Third, step up infrastructural development and scientific research work to best serve education and training. This is a matter of utmost importance to accelerating the reform and improvement in the Academy’s education and training and building a “smart school capable of accessing the 4th industrial revolution.” To that end, the Academy should focus on consolidating its lecture halls, classrooms, and digital libraries and acquiring modern equipment in a synchronous, uniform fashion for teaching, learning, and research. At the same time, it is essential to well implement the breakthrough in “enhancing basic researches, raising the quality of grass-roots level research projects, and better designing textbooks and training documents.” Special importance should be attached to closely combining basic researches with applied researches, practical summary, and theoretical development.
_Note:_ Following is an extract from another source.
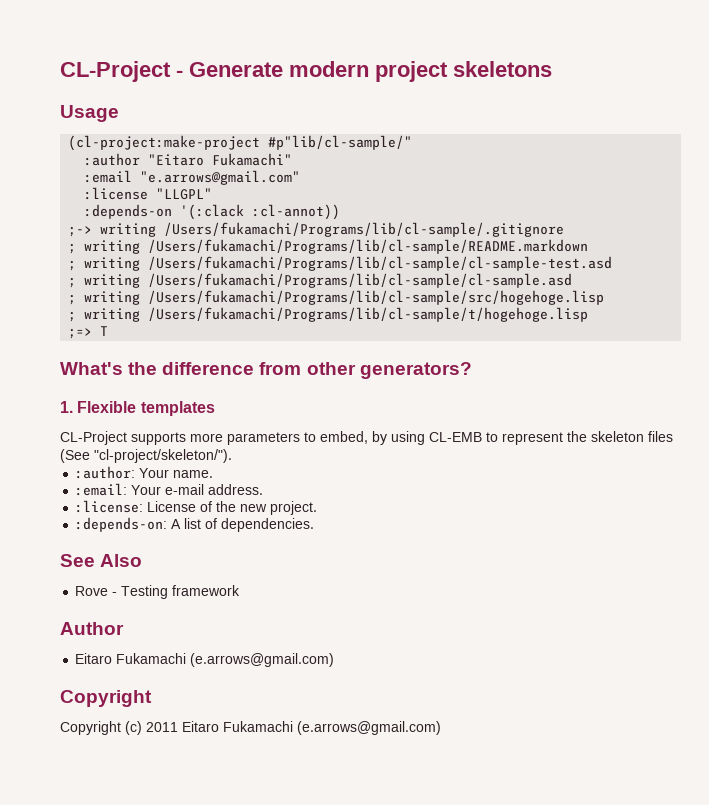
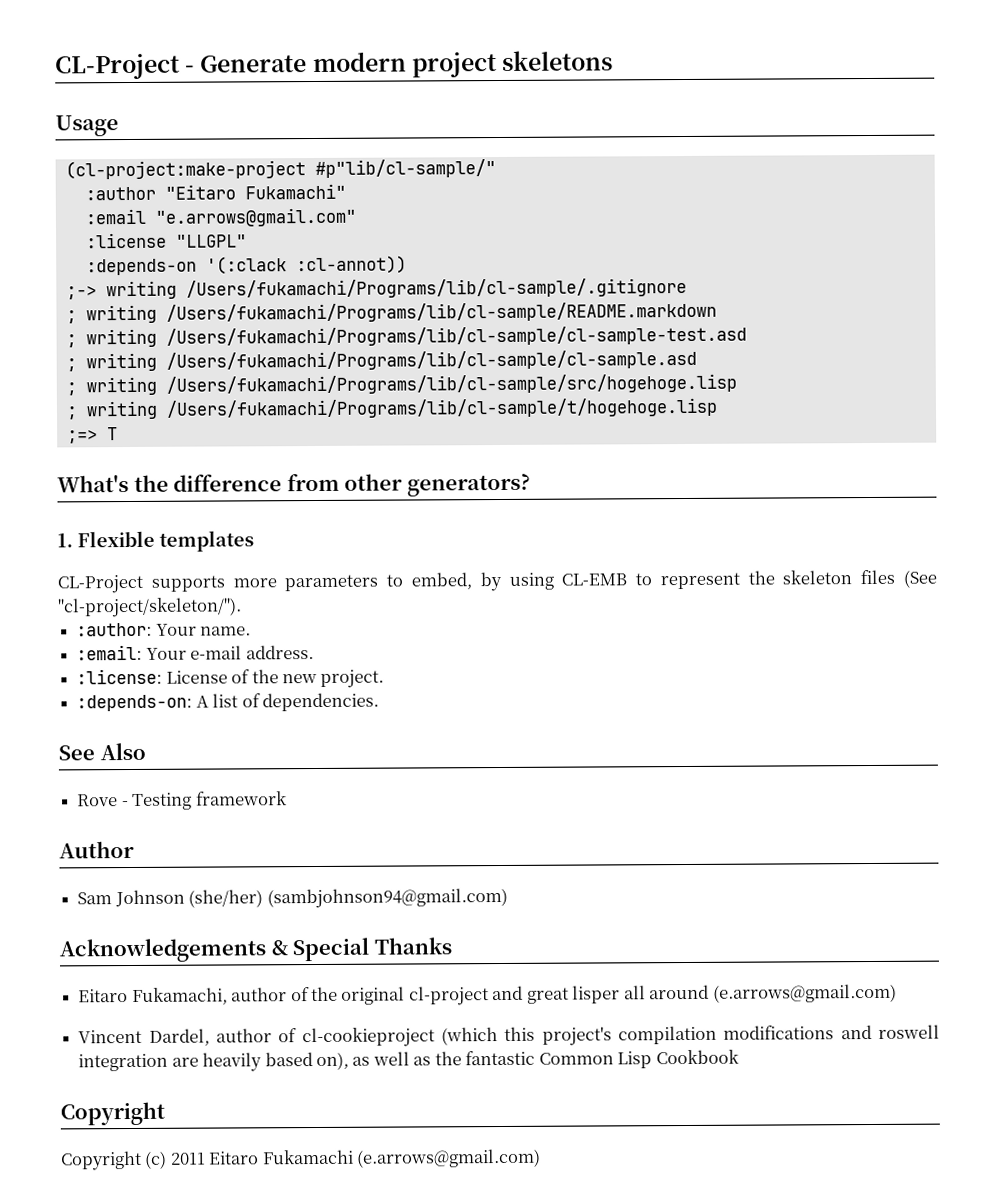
[75,653,335,667] Eitaro Fukamachi (e.arrows@gmail.com) -> [77,887,508,909] [59,937,452,963] [78,983,897,1006] [78,1024,941,1048] [78,1049,739,1072] Sam Johnson (she/her) (sambjohnson94@gmail.com) // Acknowledgements & Special Thanks // Eitaro Fukamachi, author of the original cl-project and great lisper all around (e.arrows@gmail.com) // Vincent Dardel, author of cl-cookieproject (which this project's compilation modifications and roswell integration are heavily based on), as well as the fantastic Common Lisp Cookbook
The Academy should apply highly feasible research products, programmes, and topics to designing textbooks and training documents and publishing reference books for teaching, learning, and research within itself and other military schools.
Fundamentally, comprehensively renewing education and training is a central, urgent task that should be regularly, continuously performed. Thus, well implementing those above-mentioned measures will enable the Political Academy to train a contingent of “both red and expert” cadres to satisfy the requirements set by the Military build-up and national development.